A lot goes into a manager's success that is beyond their control. Nobody thought Maddon was a genius when he had to rely upon Shawn Camp and Ruddy Lugo as his top relievers. Still, the contrast between the league's obsession with fresh faces in the dugout and their near complete absence from the playoffs is … well, curious -- and leads to some natural questions. Primarily, why do teams keep chasing this rabbit if it doesn't seem to have Trix? This is the "Moneyball" generation of executives after all -- shouldn't they be zigging while everyone else zags in order to chase those almighty inefficiencies?

The cynical answer for why teams seem intent on hiring the same type over and over is twofold: because younger managers lack cachet, they tend to cost less and have less authority to shoo away an overreaching front office. Think about it this way: the Rays handed Cash a five-year deal before they'd seen him manage a game or run a camp. There's showing confidence in your pick and then there's ensuring you have someone in place who'll do what you tell them to do -- and who'll do it without necessitating a pay bump if things go well.

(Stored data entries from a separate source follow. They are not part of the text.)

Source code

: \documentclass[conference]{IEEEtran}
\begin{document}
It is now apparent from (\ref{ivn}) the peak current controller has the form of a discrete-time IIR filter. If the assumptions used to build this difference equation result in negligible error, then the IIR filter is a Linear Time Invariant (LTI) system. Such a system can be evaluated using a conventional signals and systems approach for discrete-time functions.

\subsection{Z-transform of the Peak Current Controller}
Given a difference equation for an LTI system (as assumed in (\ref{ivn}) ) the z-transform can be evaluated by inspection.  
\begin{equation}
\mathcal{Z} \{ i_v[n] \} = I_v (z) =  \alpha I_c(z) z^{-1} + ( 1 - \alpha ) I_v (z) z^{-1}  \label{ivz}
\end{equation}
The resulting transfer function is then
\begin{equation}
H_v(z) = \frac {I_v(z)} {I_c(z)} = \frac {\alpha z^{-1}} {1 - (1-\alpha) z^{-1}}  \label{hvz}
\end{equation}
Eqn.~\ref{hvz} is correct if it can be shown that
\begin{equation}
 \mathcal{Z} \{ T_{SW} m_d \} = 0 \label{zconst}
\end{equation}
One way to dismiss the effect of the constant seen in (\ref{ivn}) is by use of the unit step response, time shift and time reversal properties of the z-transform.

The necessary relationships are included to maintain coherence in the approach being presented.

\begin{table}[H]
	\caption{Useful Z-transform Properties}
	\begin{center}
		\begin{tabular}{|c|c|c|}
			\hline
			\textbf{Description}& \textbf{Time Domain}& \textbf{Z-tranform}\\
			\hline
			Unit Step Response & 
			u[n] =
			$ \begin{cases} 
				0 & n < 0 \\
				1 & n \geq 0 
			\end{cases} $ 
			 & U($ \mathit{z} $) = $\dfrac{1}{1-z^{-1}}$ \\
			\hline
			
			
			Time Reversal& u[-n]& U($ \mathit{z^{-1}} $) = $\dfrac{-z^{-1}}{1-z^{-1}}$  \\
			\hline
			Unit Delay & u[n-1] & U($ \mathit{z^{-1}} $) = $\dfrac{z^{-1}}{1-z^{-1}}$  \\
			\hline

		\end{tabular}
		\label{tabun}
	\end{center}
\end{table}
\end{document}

None of this is to say that managers like Cash, Matheny, and Ausmus are doomed. Hinch and Girardi fit the current model. The difference is they received pink slips from their first employer, moved on, and seemed to have learned from those experiences. (Even if, in Girardi's case, it was to never again work for Jeffrey Loria.) Managing, then, is a bit like playing. There's never any way of knowing which prospects will be able to make the necessary adjustments to their game to avoid being overmatched -- to avoid being "figured out by the league," as the saying goes. Staying flexible and open-minded are keys to succeeding, in baseball and in any field. Failure, it just so happens, is a great ossification repellent.

Not every manager who fails will learn from what went wrong. Some end up like Terry Collins, losing the clubhouse with every subsequent stop. Some managers do learn though. This postseason is proof of it. Let's see if teams like the Mets, Tigers, and Philadelphia Phillies -- all seeking new skippers for 2018 -- concede as much.